RECURSO ADMINISTRATIVO. PROCEDIMENTO DE CONTROLE ADMINISTRATIVO. TRIBUNAL DE JUSTIÇA DO ESTADO DA PARAÍBA. ART. 2º, CAPUT, DA PORTARIA CONJUNTA 2/2018 E ART. 387 DO PROVIMENTO CGJ/PB 49/2019. LIMITAÇÃO PRÉVIA DO PARCELAMENTO DAS DESPESAS PROCESSUAIS. IMPOSSIBILIDADE. REGRA QUE EXCEDE PREVISÃO DO CÓDIGO DE PROCESSO CIVIL. AFRONTA À INDEPENDÊNCIA FUNCIONAL DOS MAGISTRADOS E À GARANTIA DO ACESSO À JUSTIÇA. RECURSO CONHECIDO E DESPROVIDO.

1. Recurso administrativo contra decisão que declarou a nulidade do art. 2º, caput, da Portaria Conjunta 2/2018 do Tribunal de Justiça do Estado da Paraíba e do art. 387 do Provimento CGJ/PB 49/2019 da Corregedoria-Geral da Justiça do Estado, que limitavam o parcelamento das despesas processuais a 6 prestações e ao valor mínimo de R$ 30,00 por parcela.

2. Tratando-se de restrição que não encontra ressonância no Código de Processo Civil e avança sobre a independência funcional dos magistrados, notadamente em matéria que tem o propósito de assegurar o acesso à justiça, mostra-se imperioso o controle deste Conselho a fim de declarar a nulidade do ato normativo impugnado.

3. Ausência de elementos ou fatos novos hábeis a reformar a decisão monocrática combatida.

 4. Recurso desprovido.(CNJ - RA – Recurso Administrativo em PCA - Procedimento de Controle Administrativo - 0001800-92.2020.2.00.0000 - Rel. MÁRIO GUERREIRO - 80ª Sessão Virtual - julgado em 12/02/2021 ). (nosso o destaque)

Nesse julgamento, foi impugnado artigo de portaria de Tribunal de Justiça do Estado da Paraíba que também fixava limites para o parcelamento de despesas processuais, sendo julgado procedente o pedido de nulidade do normativo atacado à unanimidade.

Não obstante o apontamento do Tribunal de Justiça de Santa Catarina do julgamento proferido no âmbito do PCA nº 0008172-23.2021.2.00.0000, trata-se de decisão monocrática isolada que se encontra desalinhada ao precedente unânime deste Conselho, a saber o PCA n.º 0001800- 92.2020.2.00. 

 Ante o exposto, julgo procedente o pedido para declarar a nulidade do art. 5º da Resolução CM nº 3/2019 do Tribunal de Justiça do Estado de Santa Catarina.

É como voto.

 Determino a reautuação deste feito como PCA.

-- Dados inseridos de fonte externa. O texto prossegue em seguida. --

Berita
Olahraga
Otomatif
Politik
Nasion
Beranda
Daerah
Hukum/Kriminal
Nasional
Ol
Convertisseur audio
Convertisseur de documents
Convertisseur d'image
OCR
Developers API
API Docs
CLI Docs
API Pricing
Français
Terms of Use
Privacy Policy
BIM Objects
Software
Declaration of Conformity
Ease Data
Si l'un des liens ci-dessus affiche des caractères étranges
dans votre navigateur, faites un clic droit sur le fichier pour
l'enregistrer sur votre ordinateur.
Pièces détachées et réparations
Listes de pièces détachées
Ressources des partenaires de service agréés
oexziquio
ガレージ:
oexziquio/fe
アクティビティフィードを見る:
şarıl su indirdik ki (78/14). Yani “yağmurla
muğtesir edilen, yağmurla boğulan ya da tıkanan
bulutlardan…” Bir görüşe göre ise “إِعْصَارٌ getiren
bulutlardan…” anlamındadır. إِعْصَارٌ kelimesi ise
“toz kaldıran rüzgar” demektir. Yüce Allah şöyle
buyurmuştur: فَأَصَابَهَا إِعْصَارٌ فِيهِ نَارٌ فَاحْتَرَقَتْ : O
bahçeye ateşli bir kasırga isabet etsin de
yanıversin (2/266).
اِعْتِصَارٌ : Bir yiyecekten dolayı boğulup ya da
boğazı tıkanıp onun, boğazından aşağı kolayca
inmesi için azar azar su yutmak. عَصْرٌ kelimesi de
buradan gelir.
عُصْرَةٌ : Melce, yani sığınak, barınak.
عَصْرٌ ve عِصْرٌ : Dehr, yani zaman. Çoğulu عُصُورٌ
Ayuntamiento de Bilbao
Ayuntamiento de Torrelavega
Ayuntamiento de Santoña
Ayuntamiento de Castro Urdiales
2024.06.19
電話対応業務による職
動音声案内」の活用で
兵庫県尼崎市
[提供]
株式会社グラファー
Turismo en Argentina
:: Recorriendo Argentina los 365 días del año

 Após as comunicações de praxe, arquivem-se os autos.

 

 

Pablo Coutinho Barreto

Conselheiro Relator

 



[1] Art. 91. O controle dos atos administrativos praticados por membros ou órgãos do Poder Judiciário será exercido pelo Plenário do CNJ, de ofício ou mediante provocação, sempre que restarem contrariados os princípios estabelecidos no art. 37 da Constituição, especialmente os de legalidade, impessoalidade, moralidade, publicidade e eficiência, sem prejuízo da competência do Tribunal de Contas da União e dos Tribunais de Contas dos Estados. 

[2] Art. 916. No prazo para embargos, reconhecendo o crédito do exequente e comprovando o depósito de trinta por cento do valor em execução, acrescido de custas e de honorários de advogado, o executado poderá requerer que lhe seja permitido pagar o restante em até 6 (seis) parcelas mensais, acrescidas de correção monetária e de juros de um por cento ao mês.